Sunday, June 30, 2013
Hissène Habré, the former dictator of Chad, is reportedly now in police custody in Senegal as of June 30, according to a press release from Human Rights Watch. Habré is accused of thousands of political killings and systematic torture during his presidency, from 1982 to 1990, when he was deposed by President Idriss Deby Itno and fled to Senegal. He has been living in exile in Senegal ever since. After a 22-year campaign by his victims, the Extraordinary African Chambers were established in the Senegalese court system in February to prosecute the worst crimes during his rule. The chambers can prosecute “the person or persons most responsible” for international crimes committed in Chad between June 7, 1982, and December 1, 1990.
The chambers’ chief prosecutor, Mbacké Fall, reportedly asked to have Habré taken into police custody (garde à vue). Under Senegalese law, a person may be detained for up to 48 hours for investigation purposes if there is evidence to believe that they have committed an offense. The detention can be extended for another 48 hours with the prosecutor’s permission.
The prosecutor is expected to bring charges (réquisitoire introductif) before the investigating judges of the chambers and request Habré’s indictment before his period of police custody expires. If Habré is indicted by the judges, he could be remanded to custody (mandat de dépôt) while the judges carry out their pretrial investigation.
According to Human RIghts Watch, the pretrial investigation is expected to last 15 months. It will potentially be followed by a trial in late 2014 or 2015.
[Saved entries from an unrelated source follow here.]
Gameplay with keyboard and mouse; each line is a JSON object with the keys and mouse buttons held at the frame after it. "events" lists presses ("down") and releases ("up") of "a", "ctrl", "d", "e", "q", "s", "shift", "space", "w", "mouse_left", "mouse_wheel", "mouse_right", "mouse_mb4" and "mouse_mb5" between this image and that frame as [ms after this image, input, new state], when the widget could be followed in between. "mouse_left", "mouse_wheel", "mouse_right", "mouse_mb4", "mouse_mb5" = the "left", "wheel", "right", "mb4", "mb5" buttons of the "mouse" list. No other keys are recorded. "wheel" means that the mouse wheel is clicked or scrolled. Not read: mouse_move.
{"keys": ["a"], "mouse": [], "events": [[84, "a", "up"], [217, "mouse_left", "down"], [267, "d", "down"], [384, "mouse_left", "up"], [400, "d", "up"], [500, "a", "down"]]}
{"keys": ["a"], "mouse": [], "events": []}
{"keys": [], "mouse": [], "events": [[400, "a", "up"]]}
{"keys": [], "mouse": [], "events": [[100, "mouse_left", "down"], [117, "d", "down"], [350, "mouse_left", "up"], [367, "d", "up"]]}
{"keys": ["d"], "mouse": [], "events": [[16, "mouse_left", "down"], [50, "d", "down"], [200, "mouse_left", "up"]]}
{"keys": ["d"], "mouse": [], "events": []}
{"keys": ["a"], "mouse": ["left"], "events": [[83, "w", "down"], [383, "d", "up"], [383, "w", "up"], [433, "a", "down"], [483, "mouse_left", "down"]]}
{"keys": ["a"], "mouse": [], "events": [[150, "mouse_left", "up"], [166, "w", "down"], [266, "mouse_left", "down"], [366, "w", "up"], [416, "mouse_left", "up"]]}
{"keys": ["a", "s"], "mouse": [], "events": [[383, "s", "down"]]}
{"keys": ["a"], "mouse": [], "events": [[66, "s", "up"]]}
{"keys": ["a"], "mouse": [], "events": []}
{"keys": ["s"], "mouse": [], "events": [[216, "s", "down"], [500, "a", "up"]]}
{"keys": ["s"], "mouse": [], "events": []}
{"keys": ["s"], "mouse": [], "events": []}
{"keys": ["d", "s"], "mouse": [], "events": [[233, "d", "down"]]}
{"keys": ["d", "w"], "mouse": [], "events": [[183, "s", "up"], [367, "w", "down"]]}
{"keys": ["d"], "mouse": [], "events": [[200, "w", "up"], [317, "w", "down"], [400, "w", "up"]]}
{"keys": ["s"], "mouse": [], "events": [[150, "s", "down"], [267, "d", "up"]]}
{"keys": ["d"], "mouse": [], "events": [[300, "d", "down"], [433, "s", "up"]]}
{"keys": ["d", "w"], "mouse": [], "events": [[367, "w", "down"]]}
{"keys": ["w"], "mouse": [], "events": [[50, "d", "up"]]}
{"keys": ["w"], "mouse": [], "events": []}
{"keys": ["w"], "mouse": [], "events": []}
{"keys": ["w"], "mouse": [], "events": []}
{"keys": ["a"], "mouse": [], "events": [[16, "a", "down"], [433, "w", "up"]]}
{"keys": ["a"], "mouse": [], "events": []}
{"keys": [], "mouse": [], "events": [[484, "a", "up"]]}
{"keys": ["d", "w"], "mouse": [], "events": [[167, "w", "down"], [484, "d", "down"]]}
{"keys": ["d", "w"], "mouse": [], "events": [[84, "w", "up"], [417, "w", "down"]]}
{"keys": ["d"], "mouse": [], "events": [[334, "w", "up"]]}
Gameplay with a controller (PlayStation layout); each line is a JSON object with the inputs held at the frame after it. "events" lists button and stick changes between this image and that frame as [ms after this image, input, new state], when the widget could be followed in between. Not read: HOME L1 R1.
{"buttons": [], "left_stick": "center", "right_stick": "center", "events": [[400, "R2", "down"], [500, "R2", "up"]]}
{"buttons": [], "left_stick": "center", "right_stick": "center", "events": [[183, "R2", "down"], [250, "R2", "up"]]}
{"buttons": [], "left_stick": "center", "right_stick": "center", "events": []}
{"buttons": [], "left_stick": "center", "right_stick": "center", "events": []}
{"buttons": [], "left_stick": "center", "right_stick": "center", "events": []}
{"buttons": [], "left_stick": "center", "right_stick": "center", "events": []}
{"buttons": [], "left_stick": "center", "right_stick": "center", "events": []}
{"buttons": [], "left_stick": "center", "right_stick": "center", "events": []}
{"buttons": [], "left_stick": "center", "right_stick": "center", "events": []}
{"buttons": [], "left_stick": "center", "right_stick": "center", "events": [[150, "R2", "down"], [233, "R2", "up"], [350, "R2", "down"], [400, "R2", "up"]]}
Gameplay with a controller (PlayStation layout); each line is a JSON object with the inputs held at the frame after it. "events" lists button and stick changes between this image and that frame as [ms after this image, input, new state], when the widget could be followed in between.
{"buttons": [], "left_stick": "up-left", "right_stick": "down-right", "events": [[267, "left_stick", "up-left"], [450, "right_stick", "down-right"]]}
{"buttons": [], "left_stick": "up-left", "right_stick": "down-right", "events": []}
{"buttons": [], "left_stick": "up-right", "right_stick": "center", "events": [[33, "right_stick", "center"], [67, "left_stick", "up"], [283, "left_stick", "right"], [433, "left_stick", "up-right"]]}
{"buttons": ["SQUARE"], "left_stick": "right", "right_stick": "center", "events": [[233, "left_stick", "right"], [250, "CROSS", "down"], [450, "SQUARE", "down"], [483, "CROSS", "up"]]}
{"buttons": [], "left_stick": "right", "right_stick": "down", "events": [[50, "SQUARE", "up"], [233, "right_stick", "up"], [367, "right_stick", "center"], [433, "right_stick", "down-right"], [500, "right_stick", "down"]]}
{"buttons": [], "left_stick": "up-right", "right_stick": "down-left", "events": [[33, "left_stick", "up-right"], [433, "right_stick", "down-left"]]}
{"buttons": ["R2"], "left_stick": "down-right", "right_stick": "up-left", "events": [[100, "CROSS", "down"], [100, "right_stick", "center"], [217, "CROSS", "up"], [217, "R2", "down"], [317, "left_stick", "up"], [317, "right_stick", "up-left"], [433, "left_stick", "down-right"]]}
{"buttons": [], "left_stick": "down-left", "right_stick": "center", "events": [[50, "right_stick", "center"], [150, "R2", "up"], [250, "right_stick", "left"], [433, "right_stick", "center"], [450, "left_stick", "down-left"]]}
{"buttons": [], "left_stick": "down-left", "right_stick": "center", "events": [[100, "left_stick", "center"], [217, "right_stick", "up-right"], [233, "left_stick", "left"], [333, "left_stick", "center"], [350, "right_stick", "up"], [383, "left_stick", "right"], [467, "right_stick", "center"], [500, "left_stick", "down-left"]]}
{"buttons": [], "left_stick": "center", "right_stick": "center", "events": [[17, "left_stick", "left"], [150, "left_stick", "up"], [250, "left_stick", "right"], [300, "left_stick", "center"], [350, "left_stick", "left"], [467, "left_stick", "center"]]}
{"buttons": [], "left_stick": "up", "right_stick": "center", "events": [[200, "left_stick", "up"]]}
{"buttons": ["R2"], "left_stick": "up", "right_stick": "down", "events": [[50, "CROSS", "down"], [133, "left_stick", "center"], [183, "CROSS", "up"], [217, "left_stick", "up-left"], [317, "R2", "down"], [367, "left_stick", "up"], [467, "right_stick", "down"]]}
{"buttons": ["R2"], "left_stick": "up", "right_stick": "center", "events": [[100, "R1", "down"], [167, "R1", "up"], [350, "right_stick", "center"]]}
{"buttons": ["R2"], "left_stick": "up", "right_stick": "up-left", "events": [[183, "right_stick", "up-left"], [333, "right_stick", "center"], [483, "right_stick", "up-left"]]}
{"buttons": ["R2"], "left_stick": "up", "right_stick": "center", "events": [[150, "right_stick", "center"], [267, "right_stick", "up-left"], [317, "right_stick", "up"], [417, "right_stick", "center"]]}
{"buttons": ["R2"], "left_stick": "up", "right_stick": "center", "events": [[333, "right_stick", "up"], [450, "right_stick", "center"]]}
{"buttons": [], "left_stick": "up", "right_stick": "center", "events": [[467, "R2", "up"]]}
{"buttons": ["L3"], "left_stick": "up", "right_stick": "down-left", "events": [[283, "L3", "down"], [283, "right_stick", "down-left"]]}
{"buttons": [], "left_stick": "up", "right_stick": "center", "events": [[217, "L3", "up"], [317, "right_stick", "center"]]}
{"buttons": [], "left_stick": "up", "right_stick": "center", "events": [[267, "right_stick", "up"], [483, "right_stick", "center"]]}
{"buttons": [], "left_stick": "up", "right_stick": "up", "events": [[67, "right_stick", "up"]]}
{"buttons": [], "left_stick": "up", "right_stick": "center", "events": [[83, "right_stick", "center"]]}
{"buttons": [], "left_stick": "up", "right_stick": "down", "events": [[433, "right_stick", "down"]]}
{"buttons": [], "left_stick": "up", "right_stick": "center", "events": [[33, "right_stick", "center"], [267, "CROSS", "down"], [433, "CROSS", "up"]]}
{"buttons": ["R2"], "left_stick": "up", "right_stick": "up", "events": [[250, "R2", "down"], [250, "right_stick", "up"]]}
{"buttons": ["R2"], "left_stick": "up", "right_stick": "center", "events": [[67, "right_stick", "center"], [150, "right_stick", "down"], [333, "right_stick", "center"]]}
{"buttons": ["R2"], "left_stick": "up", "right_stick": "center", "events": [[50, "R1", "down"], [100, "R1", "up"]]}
“I have been waiting more than two decades to see Hissène Habré in court,” said Clément Abaifouta, president of the Association of Victims of the Crimes of Hissène Habré’s Regime (AVCRHH) who as a political prisoner during Habré’s rule was forced to dig mass graves and bury hundreds of other detainees. “We are finally going to be able to confront our tormentor and regain our dignity as human beings.”